When dealing with such large, saturated datasets, confidently claiming new identifications is statistically difficult, he said, because these identifications will typically be within the margins of error.

This, Aebersold said, raises the question of how the community should proceed in confidently identifying the proteins still to be detected as it seeks to compile a complete human proteome.

Pandey, in his presentation this week, suggested that the field is still somewhat far off from reaching a consensus about this issue. He questioned why his and Kuster's papers have received a relatively large amount of criticism given that, "there are hundreds of papers using the methodologies that we used." He added, "I think we are all going to learn as a community that these are intermediate milestones."

"None of this is close to being sorted out. Nothing is set in stone," he added. "So I think we need to get together and start to critically analyze the data, including the methodologies, and we should realize that every method has its caveats whether it is advertised or not."

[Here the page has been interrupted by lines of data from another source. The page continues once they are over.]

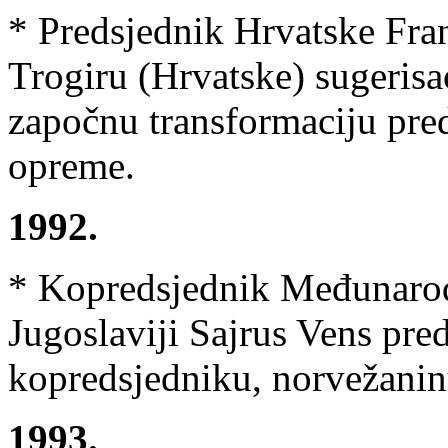
* Predsjednik Hrvatske Fra
Trogiru (Hrvatske) sugerisa
započnu transformaciju pred
opreme.
1992.
* Kopredsjednik Međunarod
Jugoslaviji Sajrus Vens pr
kopredsjedniku, norvežanin
1993.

One possible way forward, Aebersold noted, is to move to targeted mass spec approaches for confirming the presence of identified proteins, making synthetic peptides to putative proteins and then comparing to see if the spectra of the synthetic peptides match those of the identified endogenous peptides.

Pandey's team, in fact, used this approach to confirm a number of its findings in the Nature paper and, indeed, he told ProteoMonitor at the time that he believed such a process should become standard for validating unusual matches.

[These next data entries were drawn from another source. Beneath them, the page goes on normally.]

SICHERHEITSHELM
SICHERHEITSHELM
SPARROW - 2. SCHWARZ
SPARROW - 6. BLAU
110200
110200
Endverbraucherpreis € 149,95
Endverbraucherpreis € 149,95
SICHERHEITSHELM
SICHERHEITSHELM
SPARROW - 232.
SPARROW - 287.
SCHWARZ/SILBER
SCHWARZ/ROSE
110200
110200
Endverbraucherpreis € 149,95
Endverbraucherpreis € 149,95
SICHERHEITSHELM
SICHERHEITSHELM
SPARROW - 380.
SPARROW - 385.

In total, the Pandey-led study identified proteins coded by 17,294 genes, or roughly 84 percent of the 20,493 human genes annotated in UniProt as protein coding. This number includes proteins to 2,535 genes for which there was previously no protein evidence.

The Kuster-led project detected proteins to 18,097 human genes, approximately 88 percent of the protein-coding genome. It also detected 19,376 of the 86,771 protein isoforms currently listed in UniProt.

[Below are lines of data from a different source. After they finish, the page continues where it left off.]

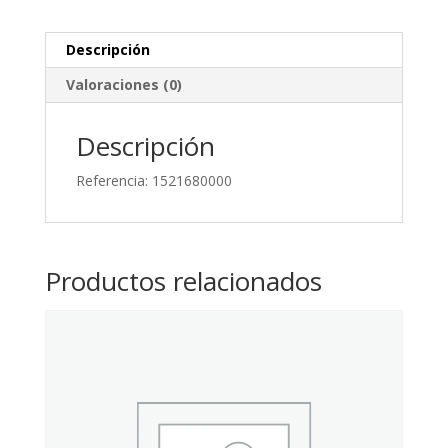
Verde/Amarillo
1
Descripción
Piso
Valoraciones (0)
cantidad
Descripción
Referencia: 1521680000
Productos relacionados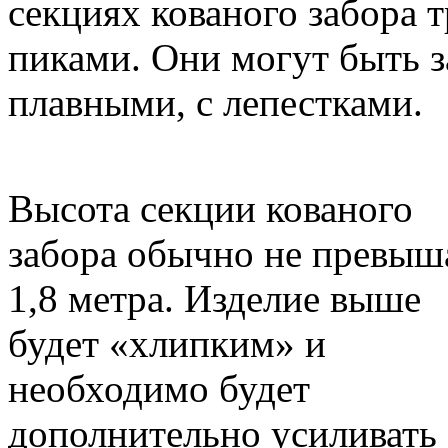
секциях кованого забора 
пиками. Они могут быть 
плавными, с лепестками.
Высота секции кованого
забора обычно не превыш
1,8 метра. Изделие выше
будет «хлипким» и
необходимо будет
дополнительно усиливать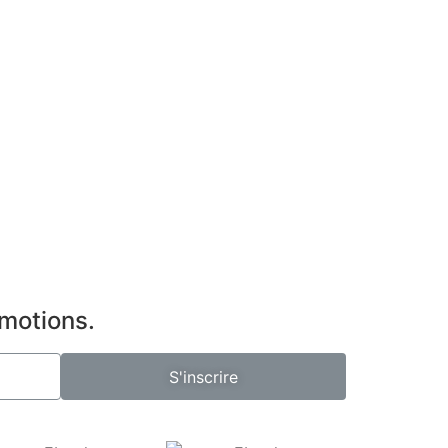
omotions.
S'inscrire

HUPO's Chromosome-Centric Human Proteome Project, meanwhile, has winnowed the number of proteins missing from its mapping project to 2,948, said Young-Ki Paik, director of the Yonsei Proteome Research Center in Seoul, Korea and one of the leaders of the C-HPP. This is down from the roughly 3,500 to 4,000 proteins outstanding as of the 2013 HUPO meeting and the roughly 6,000 outstanding as of the 2012 meeting.

Membrane proteins comprise a significant portion of the proteins thus far undetected by proteomic profiling projects, noted Boston University researcher Catherine Costello, suggesting that the field invest more effort in analysis of these targets. While membrane proteins are highly significant biologically, they are difficult to prepare for mass spec analysis via conventional workflows, and so have received relatively little attention from the field.

Despite the questions and uncertainty regarding how to proceed in characterizing the last portions of the human proteome, there were also this week suggestions of proteomics' potential clinical impact – even in the absence of a fully mapped human proteome.

For instance, Swiss Federal Institute of Technology in Lausanne researcher Johan Auwerx presented on work combining transcriptomics, metabolomics, and targeted proteomics to identify the molecular underpinnings of mouse metabolic phenotypes.

And MD Anderson Cancer Center researcher Sam Hanash announced that he and his colleagues have begun a 10,000-patient clinical trial to validate protein biomarkers for lung cancer that they plan to submit to the US Food and Drug Administration.

Discovered via profiling of patient plasma using isobaric tagging combined with ion mobility-based mass spec analysis on a Waters Synapt G2-S instrument, the markers could prove useful for a variety of purposes, including screening high-risk patients, helping to interpret CT scans, or allowing use of lower-dose CT scans, Hanash said.

In addition to the 10,000-patient US trial, he and his colleagues also plan to look at 10,000 patients from China, Germany, Brazil, and France.

While proteomics has famously struggled in its move towards the clinic, with current technologies, identifying protein biomarkers by "directly profiling patient plasma" is "eminently feasible," Hanash said.